Keras: Multi Loss Function

Created on 20 Oct 2016 · 10Comments · Source: keras-team/keras

Hi,
I want to implement a neural network with two loss function as in [http://ydwen.github.io/papers/WenECCV16.pdf]

How can I implement this in Keras?

Do I have to split my last dense layer and call a loss function layer for each output?
Or do I have to create my own custom layer which has to compute both softmax and center loss ?

Regards

Sebastien

Source

slegall56

👍2

Most helpful comment

I recently tried something similar. Give this a shot. I have not verified it but seems to be working. Might as well be a verification.

def prepare_model():
      inputs = Input(shape=(100,100,3))
      ...
      fc = Dense(100)(#previousLayer#)
      softmax = Softmax(fc)

       def custom_loss(y_true, y_pred):
             loss1=softmax(y_true,y_pred)
             loss2=center_loss(y_true,fc)
             return loss1+lambda*loss2

        model = Model(input, output=softmax)
        model.compile(optimizer='sgd',
              loss=custom_loss,
              metrics=['accuracy'])
       return model

biprajiman on 14 Feb 2017

👍17 🚀3

All 10 comments

I have an idea

I started to create a network with 2 outputs such as :

inputs = Input(shape=(100,100,3))
...
fc = Dense(100)(#previousLayer#)
softmax = Softmax(fc)
model = Model(input, output=[softmax, fc])
model.compile(optimizer='sgd', 
              loss=['categorical_crossentropy', 'center_loss'],
              metrics=['accuracy'], loss_weights=[1., 0.2])

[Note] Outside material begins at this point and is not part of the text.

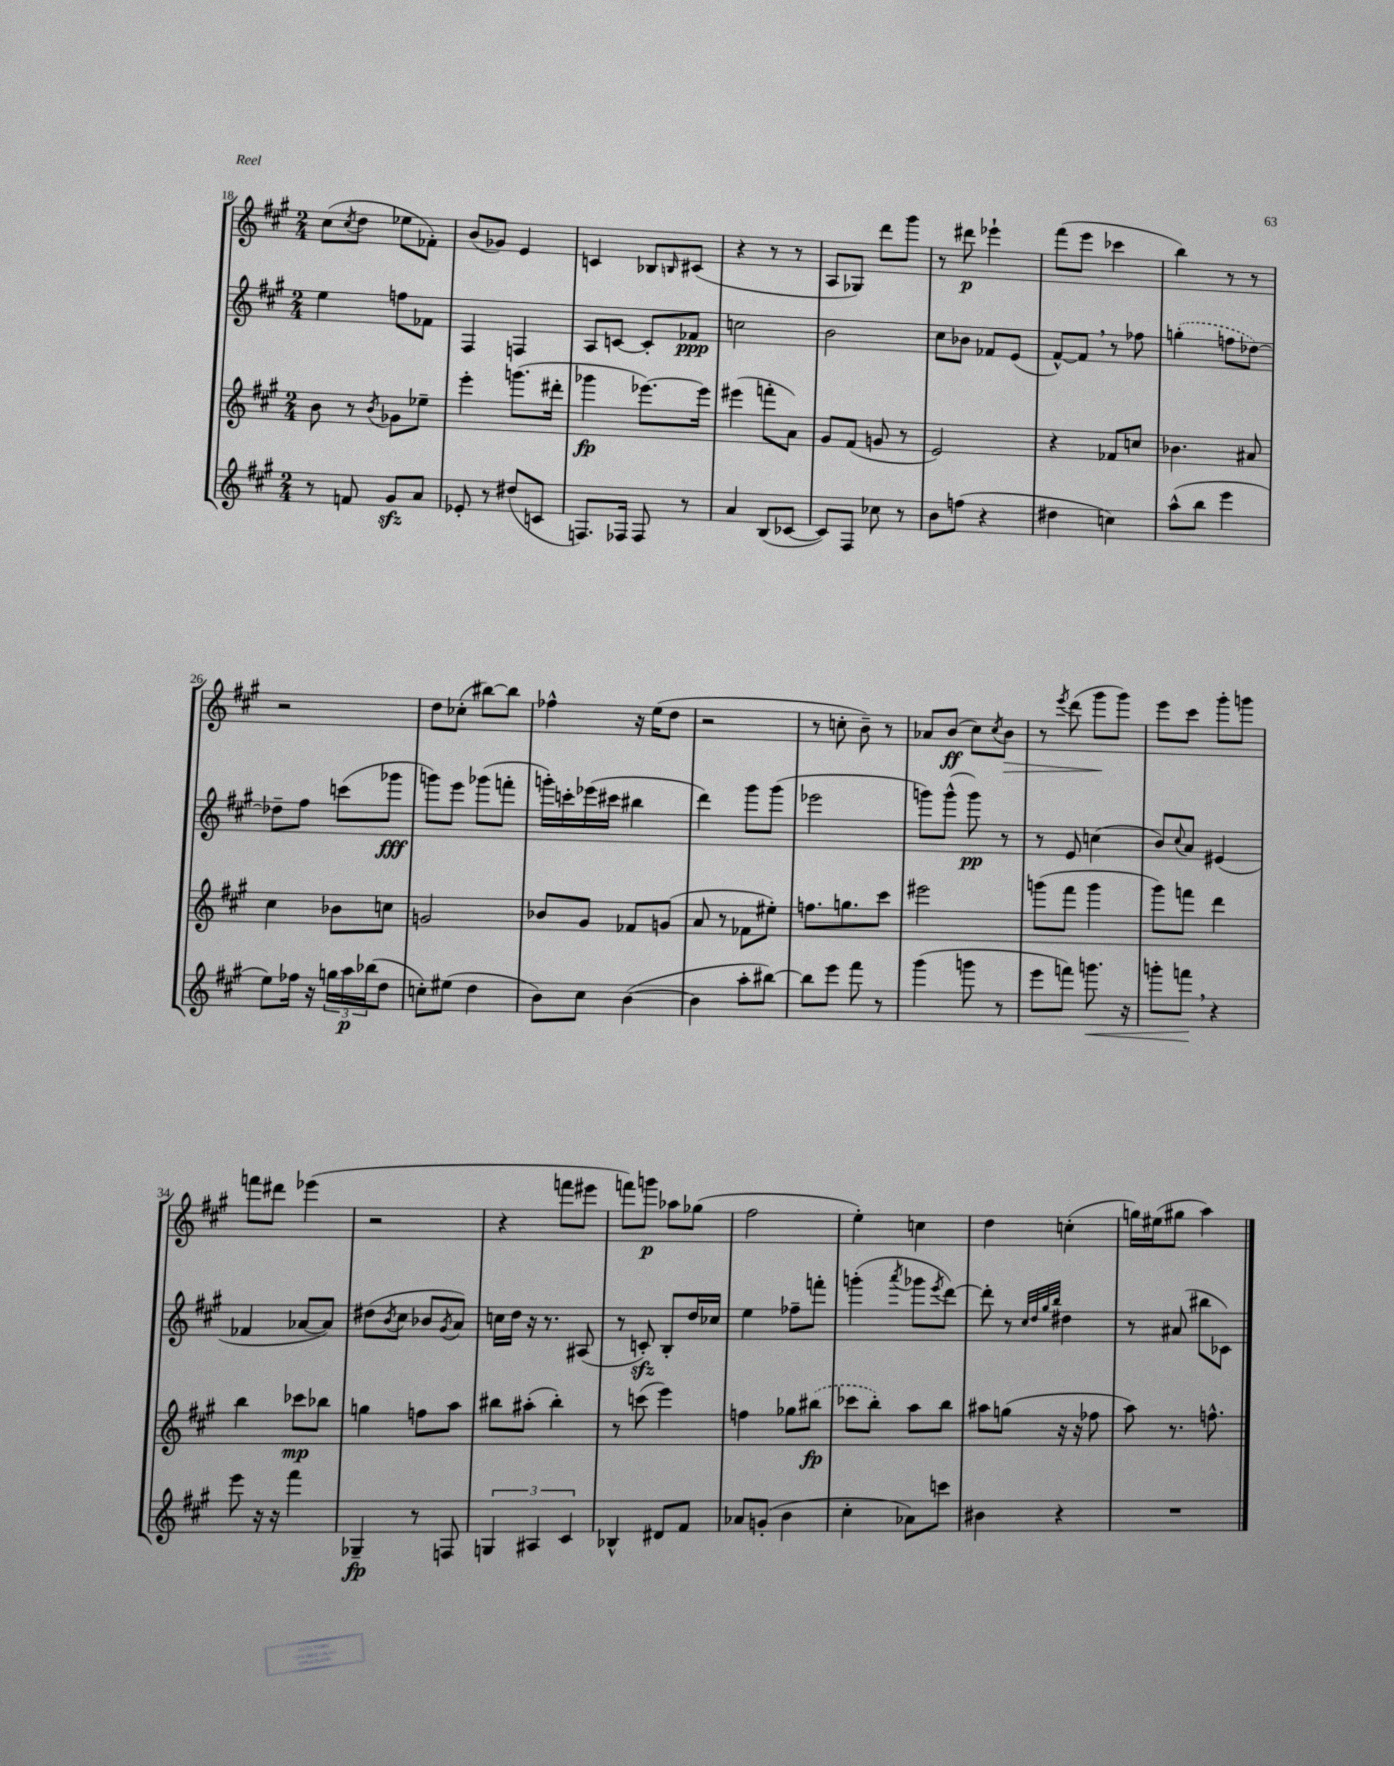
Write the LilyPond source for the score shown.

First of all, doing like this, is it the good way to proceed?

Secondly, I don't know how to implement the center_loss in keras. Center_loss looks like mean square error but instead of comparing values to fixed labels, it compares values to data updated at each iteration.
But objective function receives y_true, y_pred. So in my case y_pred need to be update at each iteration.
How can I do this ?
Thank you for your help

slegall56 on 21 Oct 2016

Maybe you could also - instead of creating two output layers - create a custom loss-function. This would also allow you to put the hyperparameter they mention in the paper that balances the two supervision signals.

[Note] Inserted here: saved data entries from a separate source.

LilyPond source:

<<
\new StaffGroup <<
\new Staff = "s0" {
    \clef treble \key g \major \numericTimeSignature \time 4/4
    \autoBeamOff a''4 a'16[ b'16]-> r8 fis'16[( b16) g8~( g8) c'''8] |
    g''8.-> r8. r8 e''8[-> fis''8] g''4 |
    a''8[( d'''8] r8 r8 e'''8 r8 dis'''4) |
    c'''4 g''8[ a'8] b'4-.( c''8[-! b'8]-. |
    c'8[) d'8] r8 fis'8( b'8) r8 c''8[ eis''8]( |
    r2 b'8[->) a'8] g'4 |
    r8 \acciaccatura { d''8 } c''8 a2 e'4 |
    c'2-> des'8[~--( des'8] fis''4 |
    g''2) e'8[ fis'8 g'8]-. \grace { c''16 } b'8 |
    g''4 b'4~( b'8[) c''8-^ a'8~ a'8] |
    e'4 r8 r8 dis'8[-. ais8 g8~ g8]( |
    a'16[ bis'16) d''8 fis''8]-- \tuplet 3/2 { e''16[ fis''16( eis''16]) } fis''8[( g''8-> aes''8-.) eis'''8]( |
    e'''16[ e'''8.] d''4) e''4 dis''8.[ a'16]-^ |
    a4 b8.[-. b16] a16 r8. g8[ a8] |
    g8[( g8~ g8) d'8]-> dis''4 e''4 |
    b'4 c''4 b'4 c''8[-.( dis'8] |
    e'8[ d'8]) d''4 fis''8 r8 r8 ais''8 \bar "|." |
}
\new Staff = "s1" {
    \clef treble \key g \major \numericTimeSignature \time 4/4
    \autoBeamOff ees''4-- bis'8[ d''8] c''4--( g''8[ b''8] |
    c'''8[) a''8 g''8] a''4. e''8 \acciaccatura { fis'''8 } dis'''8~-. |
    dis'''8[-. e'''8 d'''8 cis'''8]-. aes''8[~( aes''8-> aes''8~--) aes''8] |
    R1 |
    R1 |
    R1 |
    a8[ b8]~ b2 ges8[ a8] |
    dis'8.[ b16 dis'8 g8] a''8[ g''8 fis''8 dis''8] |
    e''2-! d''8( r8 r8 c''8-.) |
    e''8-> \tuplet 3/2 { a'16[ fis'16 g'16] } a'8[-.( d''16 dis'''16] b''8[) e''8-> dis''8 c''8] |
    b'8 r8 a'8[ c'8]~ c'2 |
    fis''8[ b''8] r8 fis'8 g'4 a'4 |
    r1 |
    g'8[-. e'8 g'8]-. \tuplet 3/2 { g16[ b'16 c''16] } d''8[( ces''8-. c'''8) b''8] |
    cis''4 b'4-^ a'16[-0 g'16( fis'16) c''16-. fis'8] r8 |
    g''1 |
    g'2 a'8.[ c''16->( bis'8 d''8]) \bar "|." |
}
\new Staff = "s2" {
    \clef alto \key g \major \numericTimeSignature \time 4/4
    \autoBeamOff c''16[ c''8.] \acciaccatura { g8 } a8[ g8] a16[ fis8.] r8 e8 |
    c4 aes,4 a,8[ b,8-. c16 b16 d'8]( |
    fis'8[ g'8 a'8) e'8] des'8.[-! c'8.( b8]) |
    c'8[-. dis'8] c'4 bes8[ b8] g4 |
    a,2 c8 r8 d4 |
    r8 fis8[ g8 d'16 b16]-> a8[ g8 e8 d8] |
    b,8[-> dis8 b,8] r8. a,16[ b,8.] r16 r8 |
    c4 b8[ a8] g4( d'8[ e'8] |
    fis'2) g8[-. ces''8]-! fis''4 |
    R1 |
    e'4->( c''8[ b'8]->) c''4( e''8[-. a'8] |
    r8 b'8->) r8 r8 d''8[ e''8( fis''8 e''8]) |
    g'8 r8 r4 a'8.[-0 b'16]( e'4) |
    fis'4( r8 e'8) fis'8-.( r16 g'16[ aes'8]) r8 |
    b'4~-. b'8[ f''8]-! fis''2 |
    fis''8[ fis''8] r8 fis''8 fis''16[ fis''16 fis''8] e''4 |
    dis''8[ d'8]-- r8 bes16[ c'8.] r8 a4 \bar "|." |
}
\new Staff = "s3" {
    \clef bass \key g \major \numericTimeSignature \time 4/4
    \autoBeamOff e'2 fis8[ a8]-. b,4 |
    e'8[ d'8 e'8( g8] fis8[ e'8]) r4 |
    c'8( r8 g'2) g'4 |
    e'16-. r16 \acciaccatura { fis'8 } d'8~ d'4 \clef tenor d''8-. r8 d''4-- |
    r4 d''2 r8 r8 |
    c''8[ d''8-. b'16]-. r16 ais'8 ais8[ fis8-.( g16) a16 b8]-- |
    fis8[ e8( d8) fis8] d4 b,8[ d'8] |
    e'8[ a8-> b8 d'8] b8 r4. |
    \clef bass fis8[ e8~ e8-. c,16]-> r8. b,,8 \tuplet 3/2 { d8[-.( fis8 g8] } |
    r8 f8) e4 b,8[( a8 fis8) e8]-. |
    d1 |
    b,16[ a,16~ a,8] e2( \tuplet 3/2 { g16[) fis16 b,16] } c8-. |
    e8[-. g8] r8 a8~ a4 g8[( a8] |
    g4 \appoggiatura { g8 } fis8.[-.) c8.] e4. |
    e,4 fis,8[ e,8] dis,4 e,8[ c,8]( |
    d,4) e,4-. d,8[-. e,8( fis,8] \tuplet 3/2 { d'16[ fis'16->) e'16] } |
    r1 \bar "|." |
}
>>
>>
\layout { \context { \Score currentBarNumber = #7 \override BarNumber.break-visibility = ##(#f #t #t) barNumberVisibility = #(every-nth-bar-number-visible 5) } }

I am not sure if I understand correctly how this center loss works. At every iteration you update the mean of the predicted class? or of the class it should have been? Maybe you could somehow integrate this into your architecture? If you have some fixed weight layers that compute the class centers, you could instead of using the class center as prediction create a 'subtraction layer' that computes the difference between the layer that computes the right classweight and the ouput of the network and use mse to train that (with target 0). Then you cannot use the custom lossfunction anymore, but you could still implement the hyperparameter by the fixed weights in this subtraction layer. If this doesn't make any sense, could you maybe tell me how you would compute the Y_pred in each iteration if you could just input them as you like?

dieuwkehupkes on 24 Oct 2016

Well, for me creating one custom loss-function doing both of the loss is equal to having two different loss functions with the hyperparameter set by the loss_weights parameters in compile function.

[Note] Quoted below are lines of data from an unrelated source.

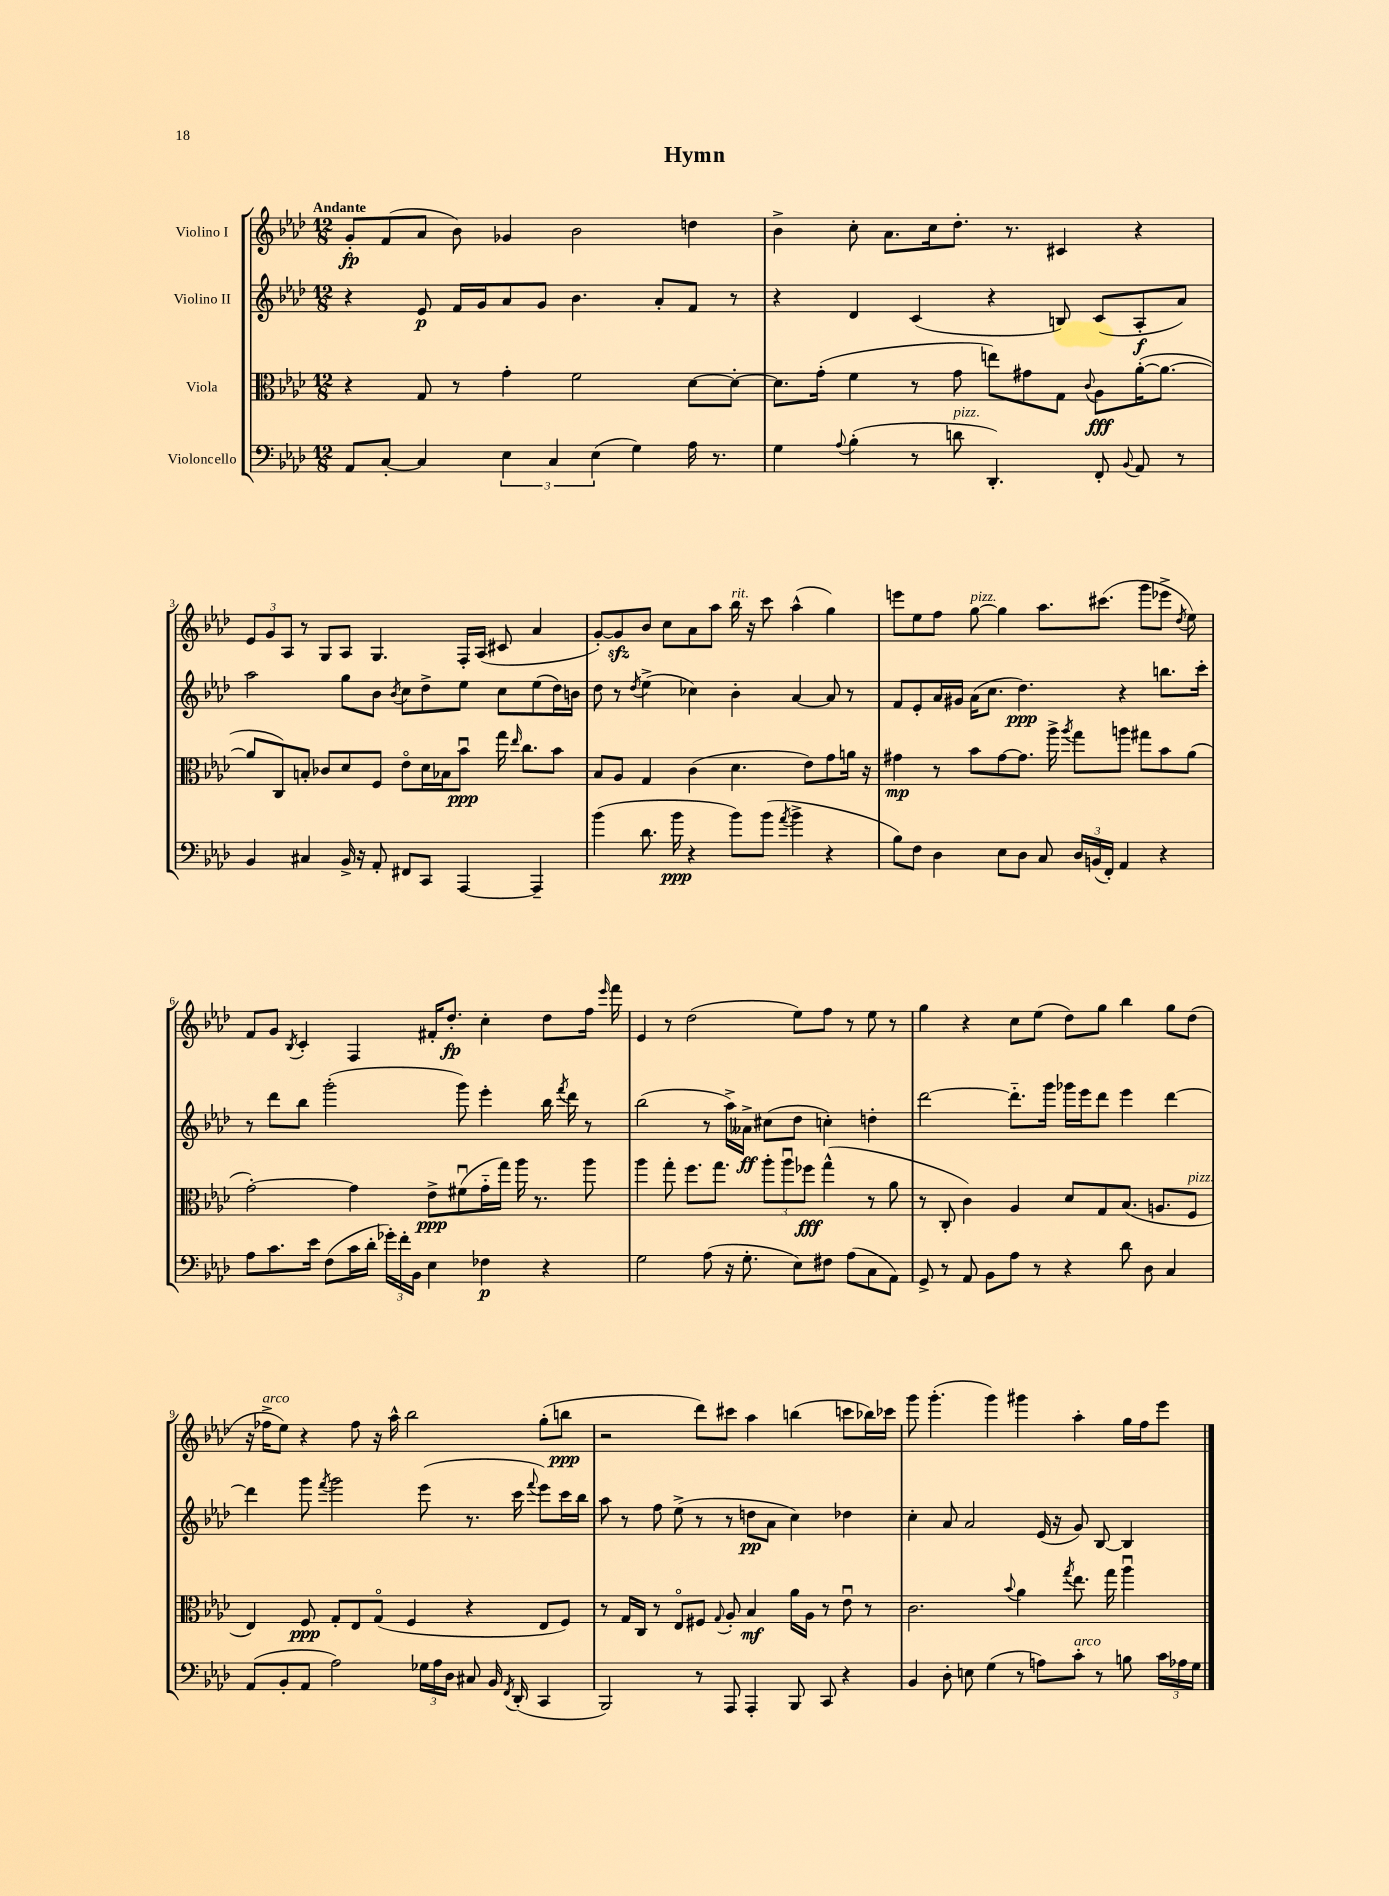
\header { title = "Hymn" }
<<
\new StaffGroup <<
\new Staff = "s0" \with { instrumentName = "Violino I" } {
    \clef treble \key aes \major \numericTimeSignature \time 12/8 \tempo "Andante"
    \autoBeamOff g'8[-.\fp f'8( aes'8] bes'8) ges'4 bes'2 d''4 |
    bes'4-> c''8-. aes'8.[ c''16 des''8.]-. r8. cis'4 r4 |
    \tuplet 3/2 { ees'8[ g'8 aes8] } r8 g8[ aes8] g4. f16[-. aes16]( cis'8 aes'4 |
    g'8[~-.) g'8\sfz bes'8] c''8[ aes'8 aes''8] bes''16^\markup { \italic "rit." } r16 c'''8 aes''4-^( g''4) |
    e'''8[ ees''8 f''8] g''8~^\markup { \italic "pizz." } g''4 aes''8.[ cis'''8.]( g'''8[ ees'''8]-> \acciaccatura { des''8 } ees''8) |
    f'8[ g'8] \acciaccatura { bes8 } c'4-. f4 fis'16[-. des''8.]-.\fp c''4-. des''8[ f''16] \grace { ees'''16 } f'''16 |
    ees'4 r8 des''2( ees''8[) f''8] r8 ees''8 r8 |
    g''4 r4 c''8[ ees''8]( des''8[) g''8] bes''4 g''8[ des''8]( |
    r16 fes''16[->^\markup { \italic "arco" } ees''8]) r4 fes''8 r16 aes''16-^ bes''2 g''8[-.( b''8]\ppp |
    r2 des'''8[) cis'''8] aes''4 b''4( c'''8[ bes''16) ces'''16] |
    g'''8 g'''4.-.( g'''4) gis'''4 aes''4-. g''16[ f''16 ees'''8] \bar "|." |
}
\new Staff = "s1" \with { instrumentName = "Violino II" } {
    \clef treble \key aes \major \numericTimeSignature \time 12/8
    \autoBeamOff r4 ees'8\p f'16[ g'16 aes'8 g'8] bes'4. aes'8[-. f'8] r8 |
    r4 des'4 c'4( r4 b8) c'8[( aes8-.\f aes'8]) |
    aes''2 g''8[ bes'8] \acciaccatura { bes'8 } c''8[ des''8-> ees''8] c''8[ ees''8( des''16) b'16] |
    des''8 r8 \acciaccatura { des''8 } ees''4->( ces''4) bes'4-. aes'4~ aes'8 r8 |
    f'8[ ees'8-. aes'16 gis'16] aes'16[( c''8.] des''4.\ppp) r4 b''8.[ c'''16]-. |
    r8 des'''8[ bes''8] g'''2-.( g'''8) ees'''4-. bes''16 \acciaccatura { f'''8 } des'''16 r8 |
    bes''2( r8 aes''16[->) aeses'16]->\ff cis''8[( des''8] c''4-.) d''4-. |
    des'''2~ des'''8.[-_ g'''16] ges'''16[ ees'''16 des'''8] ees'''4 des'''4~ |
    des'''4 g'''8 \acciaccatura { f'''8 } g'''2 ees'''8( r8. c'''16 \appoggiatura { f'''8 } ees'''8[) c'''16 bes''16] |
    aes''8 r8 f''8 ees''8->( r8 r8 d''8[\pp aes'8] c''4) des''4 |
    c''4-. aes'8 aes'2 ees'16( r16 g'8) bes8~ bes4 \bar "|." |
}
\new Staff = "s2" \with { instrumentName = "Viola" } {
    \clef alto \key aes \major \numericTimeSignature \time 12/8
    \autoBeamOff r4 g8 r8 g'4-. f'2 des'8[~ des'8]~-. |
    des'8.[ g'16]-.( f'4 r8 g'8 e''8[) gis'8 g8] \appoggiatura { c'8 } aes8[\fff aes'16~-.( aes'8.]~ |
    aes'8[ c8) b8]-. ces'8[ des'8 f8] ees'8[\flageolet des'16 bes16 bes'8]\downbow\ppp g''16 \grace { ees''16 } c''8.[ bes'8] |
    bes8[ aes8] g4 c'4( des'4. ees'8[) g'8 a'16] r16 |
    gis'4\mp r8 bes'8[ gis'8~ gis'8.] aes''16-> \acciaccatura { aes''8 } g''8[ a''8] gis''8[ bes'8 aes'8]( |
    g'2~-.) g'4 ees'8[->\ppp fis'8\downbow( g'16-_ g''16]) aes''16 r8. aes''8 |
    aes''4 g''8-. f''8.[ g''8.] \tuplet 3/2 { aes''8[-. aes''8\downbow fes''8]\fff } g''4-^( r8 aes'8 |
    r8 c8-. c'4) aes4 des'8[ g8 bes8.]( a8.[ f8]^\markup { \italic "pizz." } |
    ees4) f8\ppp g8[-. ees8 g8]\flageolet( f4 r4 ees8[ f8]) |
    r8 g16[ c16] r8 ees8[\flageolet fis8] \appoggiatura { g8 } aes8-. bes4\mf aes'16[ aes16] r8 ees'8\downbow r8 |
    c'2. \appoggiatura { bes'8 } aes'4 \acciaccatura { g''8 } ees''8. g''16 aes''4\downbow \bar "|." |
}
\new Staff = "s3" \with { instrumentName = "Violoncello" } {
    \clef bass \key aes \major \numericTimeSignature \time 12/8
    \autoBeamOff aes,8[ c8]~-. c4 \tuplet 3/2 { ees4 c4 ees4( } g4) aes16 r8. |
    g4 \appoggiatura { aes8 } bes4-.( r8 d'8^\markup { \italic "pizz." } des,4.-.) f,8-. \appoggiatura { bes,8 } aes,8 r8 |
    bes,4 cis4 bes,16-> r16 aes,8-. fis,8[ c,8] aes,,4~ aes,,4-- |
    bes'4( des'8. bes'16\ppp r4 bes'8[) bes'8]( \acciaccatura { aes'8 } bes'4-> r4 |
    bes8[) f8] des4 ees8[ des8] c8 \tuplet 3/2 { des16[ b,16( f,16]-.) } aes,4 r4 |
    aes8[ c'8. ees'16] f8[( c'16 des'16]-. \tuplet 3/2 { ges'16[-.) f'16-. bes,16] } ees4 fes4\p r4 |
    g2 aes8( r16 g8.-. ees8[) fis8] aes8[( c8 aes,8]) |
    g,8-> r8 aes,8 bes,8[ aes8] r8 r4 des'8 des8 c4 |
    aes,8[( bes,8-. aes,8] aes2) \tuplet 3/2 { ges16[ aes16 des16] } cis8 bes,16 \acciaccatura { f,8 } des,16-.( c,4 |
    bes,,2) r8 aes,,8 aes,,4-. bes,,8 c,8 r4 |
    bes,4 des8-. e8 g4( r8 a8[) c'8]-.^\markup { \italic "arco" } r8 b8 \tuplet 3/2 { c'16[ aes16 g16] } \bar "|." |
}
>>
>>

Secondly, using a substaction layer is not possible because each input of the substaction layer has to be substracted by a center defined by label of the input. But in the substraction layer, I don't have any information of labels.

Let simplify the problem and let say I want just to apply the center loss function only( no softmax loss). I need to have a code like this :

inputs = Input(shape=(100,100,3))
...
fc = Dense(**500**)(#previousLayer#)
model = Model(input, output=fc)
model.compile(optimizer='sgd', loss=center_loss, metrics=['accuracy'])

Let say I have 10000 of classes so my center array has size of 10000 * 500.

And my center_loss function should look like this :

 def center_loss( y_true, y_pred, centers):
     # get batch_centers corresponding to y_pred
     #compute sum of square difference between y_pred and batch_centers

My questions are :

Where to store my centers array as loss functions are only function with y_true and y_pred parameters
How to update my centers array after backpropagation
How gradient for backpropagation can be computed for this kind of loss function

slegall56 on 24 Oct 2016

@slegall56 I'm doing the same thing right now. Your initial idea is a good try. Rather than caffe, keras has no argument " loss_weights", so maybe it asks for a self-defined loss function. I think a model with two outputs is ok.
model.compile(optimizer='sgd', loss=['categorical_crossentropy', 'center_loss'], metrics=['accuracy'], loss_weights=[1., 0.2])

belavenir on 13 Feb 2017

Well, indeed 2 outputs with loss_weights parameters seems to work. We just need to define our own center loss function in objectives.py

slegall56 on 14 Feb 2017

I recently tried something similar. Give this a shot. I have not verified it but seems to be working. Might as well be a verification.

def prepare_model():
      inputs = Input(shape=(100,100,3))
      ...
      fc = Dense(100)(#previousLayer#)
      softmax = Softmax(fc)

       def custom_loss(y_true, y_pred):
             loss1=softmax(y_true,y_pred)
             loss2=center_loss(y_true,fc)
             return loss1+lambda*loss2

        model = Model(input, output=softmax)
        model.compile(optimizer='sgd',
              loss=custom_loss,
              metrics=['accuracy'])
       return model

biprajiman on 14 Feb 2017

👍17 🚀3

@biprajiman how to understand the loss2=center_loss(y_true,fc), do you explain it in detail.
Or give one snip for center_loss? Thanks.

alyato on 26 Jun 2017

@slegall56 Do you run it well?

alyato on 26 Jun 2017

@alyato if you have a look at the paper...it is a simple L2 norm square or you can use any other loss function based on your requirement.

biprajiman on 26 Jun 2017

Hii,
Suppose if i have 2 loss functions.Some of the weights are common for both the outputs. How will it update the weights using back propagation theorem?
Thanks in advance.